The purpose of this article is to demonstrate the differences between private insurance plans and public (social) insurance plans and how to use this information.
The structure of health insurance has been a topic debated since the early 20th century. The nature of health insurance and the financing of health care services are increasingly critical in view of the three challenges of cost, quality, and patient/community values. More recently, health insurance is utilized to control and reduce health care spending.
Patient, family, and community perspectives have primarily been focused on the indirect cost (lost earning and family life disruption) of sickness. The recent increasing medical care costs result in a focus of insuring against rising costs, and then become divorced from the social costs. The difference between patient perspective and private insurance company perspective is now defined.
Since 1970, the corporatization and commodification of health care results in the initiative to limit medical costs. This leads to a contrast of needs, those of the individual and government (public) vs. those of the corporate structures and organizations (private). The private vs. public financing issues to address include:
1) Health Care Insurance missions –
a) Private – to be a successful entity measured by growth of the entity, growth of the administrative body, and growth of profits.
b) Public – designed to improve health and improve quality at a reasonable cost.
2) Health Care Insurance administration –
a) Private – excesses are necessary in a fragmented market to manage risk, marketing, profits, and more. These costs average 16 – 18% of the health care costs. Furthermore, the provider administrative structure adds another 10 – 15% of the health care expenses.
b) Public – costs average 3 – 8% with a single payer system. The provider administration is minimal.
3) Health Care Insurance coverage –
a) Private – cost sharing is standard including deductibles, larger co-payments, and co-insurance (also benefit reductions, provider risk sharing, and more.)
b) Public – single payer is designed to provide comprehensive benefits with no added costs.
4) Health Care Insurance risk reduction –
a) Private – The traditional role of insurance companies was to pool risk.
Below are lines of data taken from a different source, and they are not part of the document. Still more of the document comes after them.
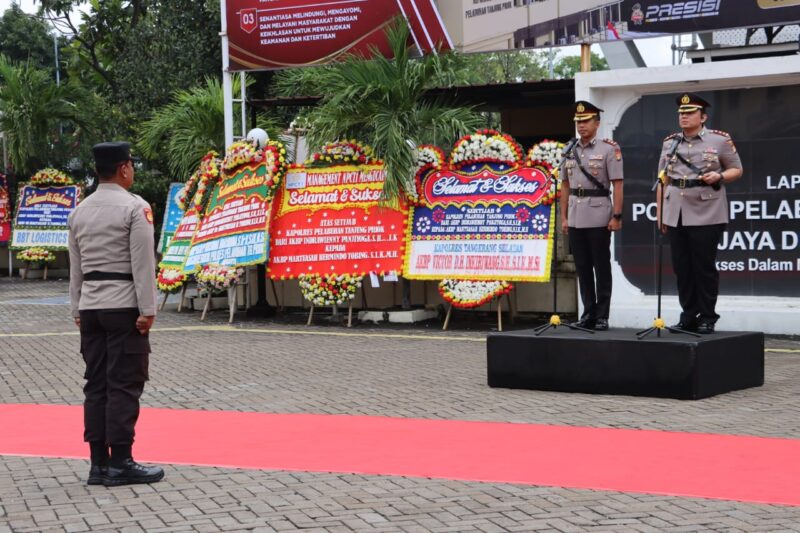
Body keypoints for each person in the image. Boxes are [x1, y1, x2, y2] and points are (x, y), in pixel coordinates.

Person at [68, 141, 164, 486]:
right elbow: (142, 264)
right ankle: (121, 460)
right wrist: (148, 309)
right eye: (132, 166)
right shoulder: (135, 208)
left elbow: (75, 268)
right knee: (124, 384)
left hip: (91, 307)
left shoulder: (79, 211)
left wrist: (76, 307)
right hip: (123, 306)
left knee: (96, 385)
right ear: (124, 168)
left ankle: (98, 464)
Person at [656, 93, 743, 334]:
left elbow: (737, 169)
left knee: (703, 266)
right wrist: (661, 213)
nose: (683, 117)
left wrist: (720, 176)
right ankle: (688, 315)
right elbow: (662, 180)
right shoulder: (670, 142)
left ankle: (707, 316)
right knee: (682, 267)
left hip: (707, 209)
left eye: (689, 113)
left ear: (703, 117)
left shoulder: (719, 140)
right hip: (676, 211)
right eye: (681, 114)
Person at [560, 101, 624, 331]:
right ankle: (587, 313)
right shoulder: (569, 150)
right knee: (583, 267)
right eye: (578, 121)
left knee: (601, 266)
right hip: (576, 216)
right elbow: (565, 186)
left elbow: (617, 185)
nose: (581, 125)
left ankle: (602, 315)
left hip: (599, 213)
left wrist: (617, 215)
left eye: (586, 121)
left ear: (597, 123)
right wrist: (565, 217)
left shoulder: (609, 149)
The new role of insurance companies is to avoid risk. Private insurance was willing include the elderly only after these services were federally funded.
b) Public – social insurance has become the repository of the high risk patients that the private insurance companies did not want to insure. A single risk pool for all residents is feasible in a public plan.
5) Health Care Insurance treats individual financial security
a) Private – insurance industry, employers, or providers care for the well-funded plans with minimal or decreased exposure to risk. Those with a greater need to access health care will be left without health security or financial security.
b) Public – will care for those that the private insurance industry refuses.
6) Health Care Insurance choice of providers
a) Private – limited access with defined panels of providers/hospitals
b) Public – free choice of providers
7) Health Care Insurance quality improvement programs
a) Private – limited by fragmentation of the market.
b) Public – a public single-payer data base allows a view of health care delivery without fragmentation.
8) And more . . .
So, how do we use this information? All plans should be evaluated with these criteria in mind. To differentiate public from private consider the mission, administrative cost, coverage, methods used to reduce risk, effect on individual financial security, choice of providers and quality improvement systems. Historic and successful models to transform health care services include universal health care services financed by a public, single payer system. Note that in Colorado a proposal, the Colorado Health Care Cooperative (CHCC), may be introduced to our legislature. It appears that this plan is a private plan. A question is asked of CHCC (Sen. Aguilar), “Wouldn’t single payer be simpler?” The answer is, “. . . we still need insurance companies because we need to figure out how to pay for health care”.
Conclusion: We believe that the private insurance companies, either for-profit or not-for-profit bring no value to health care services. It is a happy consequence of a public system that we also much more effectively address the social concerns of the patients and their families by addressing our fiscal crisis stemming from the profit-first motivations and our corporatization of health care. Real health care reform should be financed by a public single payer system.